La actividad, realizada en la Universidad Santo Tomás de Antofagasta, comenzó con un repaso por las distintas iniciativas, programas y líneas de investigación impulsadas a lo largo de la última década. En este periodo, cerca de 200 creadores han participado en residencias, instalándose temporalmente en la costa y en el desierto de Atacama para desarrollar proyectos que cruzan los ámbitos artístico y científico.
“ISLA es un conector de este fascinante, complejo y árido rincón del mundo. No nace con una vocación tan profunda en el cruce entre arte y ciencia como lo tiene hoy en día. Con el paso de los años y de las residencias, nos dimos cuenta de esa gran riqueza que tenemos a mano, como los observatorios astronómicos más grandes del mundo y los diversos ecosistemas del territorio”, expresó Dagmara Wyskiel, directora de la Bienal SACO.
Desde su inicio en 2016, el proyecto ha evolucionado hasta convertirse en un epicentro cultural que articula a artistas, instituciones y expertos, aportando significativamente al desarrollo local y regional. En esa línea, Isis Troncoso Mercado, encargada nacional de la Secretaría de Artes de la Visualidad del Ministerio de las Culturas, destacó el valor de esta trayectoria.
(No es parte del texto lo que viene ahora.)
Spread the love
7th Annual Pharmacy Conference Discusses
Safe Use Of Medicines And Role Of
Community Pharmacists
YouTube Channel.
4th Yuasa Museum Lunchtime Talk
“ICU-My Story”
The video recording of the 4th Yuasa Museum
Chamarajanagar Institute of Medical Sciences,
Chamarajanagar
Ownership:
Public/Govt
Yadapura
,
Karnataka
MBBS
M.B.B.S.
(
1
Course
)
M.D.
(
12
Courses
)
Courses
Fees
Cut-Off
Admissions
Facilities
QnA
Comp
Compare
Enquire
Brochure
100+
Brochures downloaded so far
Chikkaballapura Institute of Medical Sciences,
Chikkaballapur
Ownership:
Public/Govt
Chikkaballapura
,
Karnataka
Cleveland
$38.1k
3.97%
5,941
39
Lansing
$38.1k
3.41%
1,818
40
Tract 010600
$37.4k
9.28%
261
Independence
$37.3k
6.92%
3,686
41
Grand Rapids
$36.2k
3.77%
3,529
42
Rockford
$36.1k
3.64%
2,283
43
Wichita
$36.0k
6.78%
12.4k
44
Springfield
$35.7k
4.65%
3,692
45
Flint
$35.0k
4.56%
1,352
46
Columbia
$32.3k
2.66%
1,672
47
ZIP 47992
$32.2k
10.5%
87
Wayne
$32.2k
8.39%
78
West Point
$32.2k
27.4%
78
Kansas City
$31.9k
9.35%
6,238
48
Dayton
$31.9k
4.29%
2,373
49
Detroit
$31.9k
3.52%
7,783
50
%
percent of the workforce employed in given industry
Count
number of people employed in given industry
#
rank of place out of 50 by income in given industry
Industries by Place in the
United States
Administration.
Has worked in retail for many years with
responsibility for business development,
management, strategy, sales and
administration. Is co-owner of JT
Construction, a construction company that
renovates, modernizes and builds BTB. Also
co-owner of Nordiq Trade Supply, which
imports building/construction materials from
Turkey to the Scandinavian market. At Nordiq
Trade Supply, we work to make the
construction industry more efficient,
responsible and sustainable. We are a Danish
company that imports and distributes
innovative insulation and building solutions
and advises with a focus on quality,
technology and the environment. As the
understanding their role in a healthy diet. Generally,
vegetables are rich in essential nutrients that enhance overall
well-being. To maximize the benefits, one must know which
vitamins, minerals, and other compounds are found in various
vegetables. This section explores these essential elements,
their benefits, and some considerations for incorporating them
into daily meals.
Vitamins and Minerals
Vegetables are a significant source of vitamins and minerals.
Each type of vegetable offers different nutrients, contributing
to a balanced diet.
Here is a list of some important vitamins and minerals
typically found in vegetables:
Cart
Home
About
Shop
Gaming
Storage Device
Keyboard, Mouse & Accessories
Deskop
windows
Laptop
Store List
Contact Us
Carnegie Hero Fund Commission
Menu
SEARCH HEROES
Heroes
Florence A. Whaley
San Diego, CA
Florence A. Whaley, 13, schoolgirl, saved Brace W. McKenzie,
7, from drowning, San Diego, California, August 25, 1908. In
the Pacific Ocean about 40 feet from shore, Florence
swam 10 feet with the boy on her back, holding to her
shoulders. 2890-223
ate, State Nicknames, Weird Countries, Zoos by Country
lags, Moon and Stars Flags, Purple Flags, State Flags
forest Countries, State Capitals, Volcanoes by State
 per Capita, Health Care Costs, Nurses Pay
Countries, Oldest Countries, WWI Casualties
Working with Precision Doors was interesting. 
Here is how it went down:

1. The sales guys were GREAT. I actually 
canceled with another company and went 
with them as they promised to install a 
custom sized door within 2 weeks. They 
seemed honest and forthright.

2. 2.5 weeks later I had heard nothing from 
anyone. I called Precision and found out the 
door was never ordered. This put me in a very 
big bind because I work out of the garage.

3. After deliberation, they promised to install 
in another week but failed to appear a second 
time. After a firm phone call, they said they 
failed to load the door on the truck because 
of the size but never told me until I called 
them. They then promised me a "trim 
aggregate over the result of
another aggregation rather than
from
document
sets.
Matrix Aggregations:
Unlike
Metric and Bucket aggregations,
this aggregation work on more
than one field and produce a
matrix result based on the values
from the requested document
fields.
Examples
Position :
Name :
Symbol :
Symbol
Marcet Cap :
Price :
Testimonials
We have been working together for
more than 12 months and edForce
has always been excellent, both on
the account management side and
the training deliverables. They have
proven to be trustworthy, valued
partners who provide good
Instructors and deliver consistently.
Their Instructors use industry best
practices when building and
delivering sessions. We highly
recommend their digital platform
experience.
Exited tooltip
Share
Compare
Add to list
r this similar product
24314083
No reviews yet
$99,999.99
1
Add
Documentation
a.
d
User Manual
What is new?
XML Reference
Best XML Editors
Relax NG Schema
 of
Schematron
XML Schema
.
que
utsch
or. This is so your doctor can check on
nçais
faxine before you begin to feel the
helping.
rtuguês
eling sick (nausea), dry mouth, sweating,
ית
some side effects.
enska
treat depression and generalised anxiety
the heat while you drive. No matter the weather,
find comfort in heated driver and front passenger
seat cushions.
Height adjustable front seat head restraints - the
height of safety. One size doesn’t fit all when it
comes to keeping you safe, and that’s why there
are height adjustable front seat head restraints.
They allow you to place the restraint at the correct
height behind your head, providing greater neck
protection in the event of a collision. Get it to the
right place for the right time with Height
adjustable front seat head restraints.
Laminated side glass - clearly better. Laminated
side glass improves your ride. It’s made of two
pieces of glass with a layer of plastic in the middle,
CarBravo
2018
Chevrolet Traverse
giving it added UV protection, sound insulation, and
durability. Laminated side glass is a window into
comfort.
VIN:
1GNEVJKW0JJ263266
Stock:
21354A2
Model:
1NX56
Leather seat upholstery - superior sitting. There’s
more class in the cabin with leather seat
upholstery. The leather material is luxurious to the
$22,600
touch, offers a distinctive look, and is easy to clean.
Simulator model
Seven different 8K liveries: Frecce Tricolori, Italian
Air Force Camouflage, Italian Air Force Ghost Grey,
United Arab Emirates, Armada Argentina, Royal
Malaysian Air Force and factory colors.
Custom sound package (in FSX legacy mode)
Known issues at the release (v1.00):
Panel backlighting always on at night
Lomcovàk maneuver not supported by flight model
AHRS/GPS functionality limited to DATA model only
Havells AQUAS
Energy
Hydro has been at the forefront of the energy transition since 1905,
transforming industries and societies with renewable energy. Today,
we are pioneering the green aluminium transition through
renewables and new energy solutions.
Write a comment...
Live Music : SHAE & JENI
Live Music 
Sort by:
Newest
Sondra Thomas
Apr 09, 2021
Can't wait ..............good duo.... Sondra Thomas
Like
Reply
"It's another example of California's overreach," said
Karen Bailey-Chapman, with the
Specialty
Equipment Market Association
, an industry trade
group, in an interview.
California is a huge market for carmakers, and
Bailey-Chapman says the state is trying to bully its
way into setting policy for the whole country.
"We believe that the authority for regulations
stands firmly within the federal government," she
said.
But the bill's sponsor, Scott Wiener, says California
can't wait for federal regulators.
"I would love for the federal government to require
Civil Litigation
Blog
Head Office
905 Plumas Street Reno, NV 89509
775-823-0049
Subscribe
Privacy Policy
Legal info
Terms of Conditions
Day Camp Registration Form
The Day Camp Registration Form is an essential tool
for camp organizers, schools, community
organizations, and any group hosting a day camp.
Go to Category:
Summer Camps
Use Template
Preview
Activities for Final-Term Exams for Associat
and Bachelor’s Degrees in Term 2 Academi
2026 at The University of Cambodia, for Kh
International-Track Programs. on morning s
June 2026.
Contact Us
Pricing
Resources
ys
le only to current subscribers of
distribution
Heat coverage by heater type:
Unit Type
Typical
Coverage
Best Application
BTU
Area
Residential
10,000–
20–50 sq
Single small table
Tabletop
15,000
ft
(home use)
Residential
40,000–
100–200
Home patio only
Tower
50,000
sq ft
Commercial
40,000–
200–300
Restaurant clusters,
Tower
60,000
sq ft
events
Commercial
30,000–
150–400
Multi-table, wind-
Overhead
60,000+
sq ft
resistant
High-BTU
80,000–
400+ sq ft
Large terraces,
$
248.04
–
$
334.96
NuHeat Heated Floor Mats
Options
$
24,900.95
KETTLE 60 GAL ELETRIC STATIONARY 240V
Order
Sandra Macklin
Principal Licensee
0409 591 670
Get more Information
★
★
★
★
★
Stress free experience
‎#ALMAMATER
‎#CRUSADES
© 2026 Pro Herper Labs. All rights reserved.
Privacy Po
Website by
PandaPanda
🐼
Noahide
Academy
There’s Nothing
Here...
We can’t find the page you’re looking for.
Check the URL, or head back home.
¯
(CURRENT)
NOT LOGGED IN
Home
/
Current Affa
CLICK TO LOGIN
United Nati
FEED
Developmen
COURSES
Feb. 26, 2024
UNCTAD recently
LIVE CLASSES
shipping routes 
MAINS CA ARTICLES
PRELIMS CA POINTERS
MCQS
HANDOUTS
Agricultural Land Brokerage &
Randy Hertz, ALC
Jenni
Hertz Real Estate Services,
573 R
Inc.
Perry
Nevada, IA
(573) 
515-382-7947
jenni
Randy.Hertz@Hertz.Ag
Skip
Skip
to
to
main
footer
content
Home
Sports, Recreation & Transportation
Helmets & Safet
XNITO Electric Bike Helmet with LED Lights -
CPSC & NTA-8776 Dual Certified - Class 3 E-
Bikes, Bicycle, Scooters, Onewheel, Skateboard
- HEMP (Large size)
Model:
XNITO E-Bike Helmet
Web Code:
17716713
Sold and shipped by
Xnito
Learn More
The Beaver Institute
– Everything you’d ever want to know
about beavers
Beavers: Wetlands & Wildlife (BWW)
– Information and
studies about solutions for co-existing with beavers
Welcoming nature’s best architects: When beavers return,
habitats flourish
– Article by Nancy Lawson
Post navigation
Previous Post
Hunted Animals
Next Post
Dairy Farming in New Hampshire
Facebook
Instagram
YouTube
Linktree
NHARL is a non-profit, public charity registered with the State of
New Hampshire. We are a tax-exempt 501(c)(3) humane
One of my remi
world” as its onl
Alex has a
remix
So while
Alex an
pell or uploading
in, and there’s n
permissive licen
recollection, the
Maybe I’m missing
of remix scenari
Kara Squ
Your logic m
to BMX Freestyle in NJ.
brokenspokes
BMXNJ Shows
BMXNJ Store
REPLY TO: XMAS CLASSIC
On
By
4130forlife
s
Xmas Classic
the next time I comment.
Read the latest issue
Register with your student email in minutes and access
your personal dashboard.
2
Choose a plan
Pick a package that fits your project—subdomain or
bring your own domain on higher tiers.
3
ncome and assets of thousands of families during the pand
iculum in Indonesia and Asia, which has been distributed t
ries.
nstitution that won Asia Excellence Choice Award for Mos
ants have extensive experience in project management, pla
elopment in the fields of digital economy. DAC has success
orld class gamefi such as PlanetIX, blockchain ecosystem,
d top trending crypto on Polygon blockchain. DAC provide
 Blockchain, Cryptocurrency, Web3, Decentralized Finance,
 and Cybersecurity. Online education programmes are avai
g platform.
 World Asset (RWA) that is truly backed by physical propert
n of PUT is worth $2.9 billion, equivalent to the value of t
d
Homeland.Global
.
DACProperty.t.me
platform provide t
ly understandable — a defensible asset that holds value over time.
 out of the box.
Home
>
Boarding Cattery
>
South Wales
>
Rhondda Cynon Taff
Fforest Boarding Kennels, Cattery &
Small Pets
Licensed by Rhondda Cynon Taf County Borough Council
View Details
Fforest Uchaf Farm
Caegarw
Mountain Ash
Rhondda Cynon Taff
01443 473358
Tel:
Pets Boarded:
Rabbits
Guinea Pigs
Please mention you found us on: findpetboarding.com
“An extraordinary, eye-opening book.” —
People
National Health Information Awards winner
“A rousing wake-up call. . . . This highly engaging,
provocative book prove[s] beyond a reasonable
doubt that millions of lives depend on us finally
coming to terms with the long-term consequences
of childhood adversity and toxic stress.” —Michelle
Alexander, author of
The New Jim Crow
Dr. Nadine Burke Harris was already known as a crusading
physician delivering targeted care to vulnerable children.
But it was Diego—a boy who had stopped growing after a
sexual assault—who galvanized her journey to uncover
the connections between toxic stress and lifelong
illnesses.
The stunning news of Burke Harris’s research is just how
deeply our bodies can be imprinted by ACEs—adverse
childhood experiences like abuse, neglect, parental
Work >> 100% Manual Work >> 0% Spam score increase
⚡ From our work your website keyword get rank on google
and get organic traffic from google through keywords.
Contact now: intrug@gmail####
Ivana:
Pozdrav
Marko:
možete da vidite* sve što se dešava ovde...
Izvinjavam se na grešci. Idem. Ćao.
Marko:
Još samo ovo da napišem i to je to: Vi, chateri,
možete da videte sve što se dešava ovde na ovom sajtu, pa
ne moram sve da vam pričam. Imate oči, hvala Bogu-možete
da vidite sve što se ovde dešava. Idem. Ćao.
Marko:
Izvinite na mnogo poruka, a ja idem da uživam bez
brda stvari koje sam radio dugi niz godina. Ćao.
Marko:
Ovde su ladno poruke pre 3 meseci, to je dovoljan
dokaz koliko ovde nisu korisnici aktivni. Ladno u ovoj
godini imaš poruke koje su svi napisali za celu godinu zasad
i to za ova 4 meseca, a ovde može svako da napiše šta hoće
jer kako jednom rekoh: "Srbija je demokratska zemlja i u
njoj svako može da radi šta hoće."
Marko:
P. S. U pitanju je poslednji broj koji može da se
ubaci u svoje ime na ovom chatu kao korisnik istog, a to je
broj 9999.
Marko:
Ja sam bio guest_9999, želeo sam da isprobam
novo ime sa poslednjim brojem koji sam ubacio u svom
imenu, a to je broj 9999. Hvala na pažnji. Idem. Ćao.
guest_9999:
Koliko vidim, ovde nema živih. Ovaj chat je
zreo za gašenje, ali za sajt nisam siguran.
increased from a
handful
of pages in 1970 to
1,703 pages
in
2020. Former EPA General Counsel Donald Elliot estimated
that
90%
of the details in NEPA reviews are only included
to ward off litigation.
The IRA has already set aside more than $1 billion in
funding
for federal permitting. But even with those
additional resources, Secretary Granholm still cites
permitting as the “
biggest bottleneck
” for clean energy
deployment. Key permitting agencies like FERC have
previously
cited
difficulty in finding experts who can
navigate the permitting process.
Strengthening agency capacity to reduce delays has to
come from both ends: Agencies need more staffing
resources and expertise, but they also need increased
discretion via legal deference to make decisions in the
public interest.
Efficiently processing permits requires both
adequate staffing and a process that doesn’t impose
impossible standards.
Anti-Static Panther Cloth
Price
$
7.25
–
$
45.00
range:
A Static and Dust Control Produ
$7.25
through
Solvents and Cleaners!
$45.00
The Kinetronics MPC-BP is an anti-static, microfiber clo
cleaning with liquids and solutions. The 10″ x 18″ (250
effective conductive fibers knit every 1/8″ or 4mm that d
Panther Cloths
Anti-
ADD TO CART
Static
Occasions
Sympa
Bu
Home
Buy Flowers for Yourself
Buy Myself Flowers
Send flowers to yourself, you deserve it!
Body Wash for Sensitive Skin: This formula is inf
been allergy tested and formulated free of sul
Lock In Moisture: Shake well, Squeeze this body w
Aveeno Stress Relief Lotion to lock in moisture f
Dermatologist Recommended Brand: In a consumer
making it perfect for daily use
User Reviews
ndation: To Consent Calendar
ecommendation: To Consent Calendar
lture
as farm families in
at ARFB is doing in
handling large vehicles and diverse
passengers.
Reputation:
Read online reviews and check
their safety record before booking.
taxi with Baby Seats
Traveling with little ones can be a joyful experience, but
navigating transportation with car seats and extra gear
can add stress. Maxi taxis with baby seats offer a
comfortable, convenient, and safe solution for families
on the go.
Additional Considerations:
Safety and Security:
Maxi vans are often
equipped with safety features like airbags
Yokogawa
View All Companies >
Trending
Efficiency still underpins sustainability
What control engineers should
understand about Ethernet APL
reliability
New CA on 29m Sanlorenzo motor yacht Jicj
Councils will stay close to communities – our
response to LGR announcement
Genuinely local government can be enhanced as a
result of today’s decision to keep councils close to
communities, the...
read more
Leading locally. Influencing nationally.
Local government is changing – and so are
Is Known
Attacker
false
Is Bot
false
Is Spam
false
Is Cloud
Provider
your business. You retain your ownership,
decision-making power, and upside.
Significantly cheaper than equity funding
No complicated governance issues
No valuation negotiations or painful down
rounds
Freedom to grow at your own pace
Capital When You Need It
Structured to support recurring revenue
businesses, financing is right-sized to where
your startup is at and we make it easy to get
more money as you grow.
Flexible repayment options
“Se demuestra una gestión constante y un profundo amor por lo que se hace, necesarios para sostener un proyecto de esta envergadura. Hay un gran valor en cómo el arte contemporáneo contribuye a visibilizar una región que muchas veces ha sido invisibilizada. Antofagasta deja de ser una ciudad de paso para transformarse en un espacio que articula arte, ciencia e internacionalización”, señaló.
Durante la ceremonia se presentaron saludos de diversas instituciones y artistas vinculados a la corporación, además de un recorrido fotográfico que resumió los diez años de historia de ISLA. Bárbara Núñez, encargada de relaciones regionales de ESO Chile, valoró el impacto de la iniciativa en el territorio.
“Estamos muy contentos del trabajo que han realizado. Han logrado unir el desierto, las estrellas y el patrimonio cultural, permitiendo que la ciudad se maraville con propuestas que integran distintas disciplinas”, afirmó.
La jornada también incluyó la exhibición del documental SACO1.2 Ecosistemas oscuros, que recoge los principales hitos de la bienal desarrollada entre 2024 y 2025 en distintos espacios de Antofagasta, como La Molinera, el Muelle Histórico Melbourne Clark, el Liceo Experimental Artístico y el proyecto “Bienal en el maletero”, que recorrió las nueve comunas de la región.
La consejera regional Andrea Merino subrayó el rol de la cultura en el desarrollo social. “No soy artista, pero sí política, y entiendo la importancia de las artes en una sociedad. Por eso siempre he apoyado este tipo de iniciativas”, comentó.
De esta forma, ISLA reafirma su compromiso con la vinculación entre arte, ciencia y territorio, proyectándose como un referente que continuará impulsando la creación contemporánea desde el desierto de Atacama hacia el mundo en los próximos años.